This weekend marked the largest ever conference of Students For Liberty, a network that identifies itself on its website as “a 501(c)(3) nonprofit organization whose mission is to provide a unified, student-driven forum of support for students and student organizations dedicated to liberty.” McCobin, executive director and co-founder of SFL, spoke of the awe he felt at the record attendance of over one thousand students and supporters of liberty, as well as of the work that lay before them.

“All the great figureheads of liberty did their problem sets in their dorm rooms,” just like the members of the audience, he said. He encouraged participants to maintain focus on the goal of bringing liberty to more and more people who want it.

In addition to the number of attendees, the distances some traveled lent profundity to their presence. This year, SFL chapters from the People’s Republic of China and the Federal Republic of Nigeria made the journey to the Grand Hyatt Hotel in Washington, D.C. Tosin Omoniyi, a student and reporter for Newswatch, a Nigerian publication, said she first learned about the philosophy of liberty as an undergraduate when Adedayo Thomas, the leader of African Students For Liberty, visited her campus. She said the concepts he presented were initially difficult to understand because of the barrier between English and her mother tongue of Yoruba. When Thomas brought books on a later visit, she was able to dissect the ideas at her own pace and has been a member of the African Students For Liberty chapter since.

No matter their home country, students and supporters this weekend were able to participate in dozens of breakout discussions hosted by various think tanks and classical liberal organizations like the Cato Institute, the Atlas Society, and the Foundation for Economic Education, as well as advocacy groups like GOProud, an organization for lesbian, gay, bisexual, transgender, and queer Republicans. Breakout sessions focused on a vast array of issues pertinent to proponents of a free society, from talks by the Institute for Justice’s Bob Ewing on “winning hearts and minds the IJ way” to a lecture and discussion-style philosophical examination of individual rights by Dr. James Stacey Taylor from the Institute for Humane Studies.
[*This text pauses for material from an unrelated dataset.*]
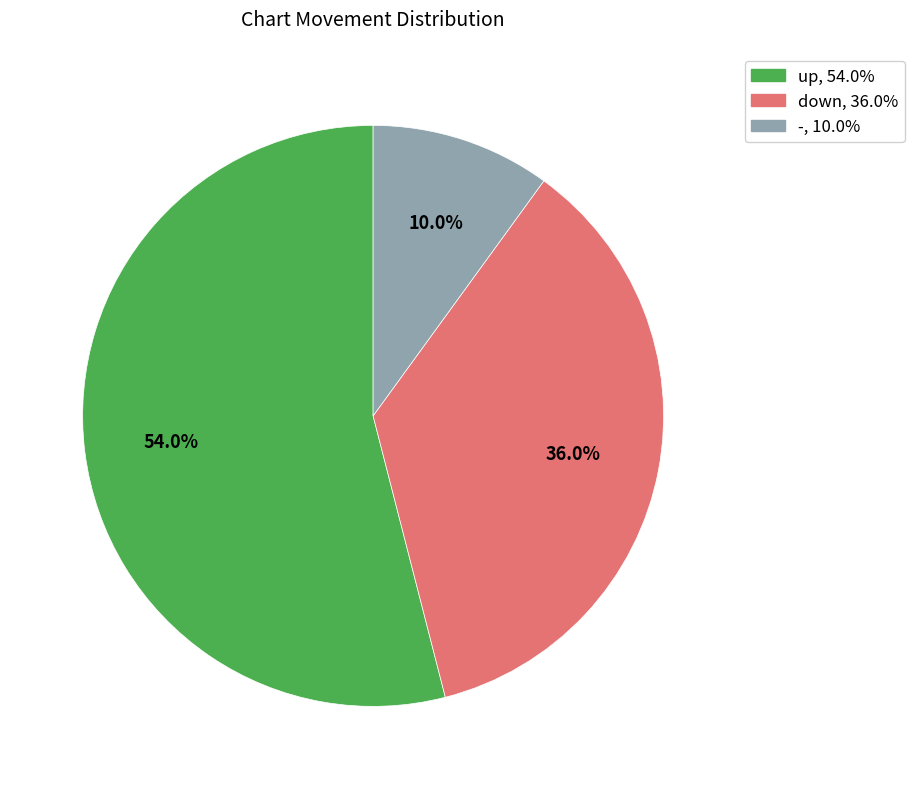

Does down account for over 50% of the chart?

No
Longtime journalist John Stossel taped an episode of Stossel, a weekly talk show hosted by Fox Business, at the Grand Hyatt on Saturday night. ISFLC served as his audience. They presented questions to Stossel and his guests, including Cato Institute’s executive vice president David Boaz and United States Ambassador to the United Nations John Bolton. Reason magazine will host a screening of the episode at the organization’s D.C. office on Thursday, February 23.

No doubt due to the heightened tenor of the tortuous American election season, political discussion dominated some of the formal and many of the informal conversations at ISFLC. Presidential candidate Representative Ron Paul won 71% of the vote in the straw poll. This fact, announced during the closing remarks, was met with resounding cheers and applause from the audience.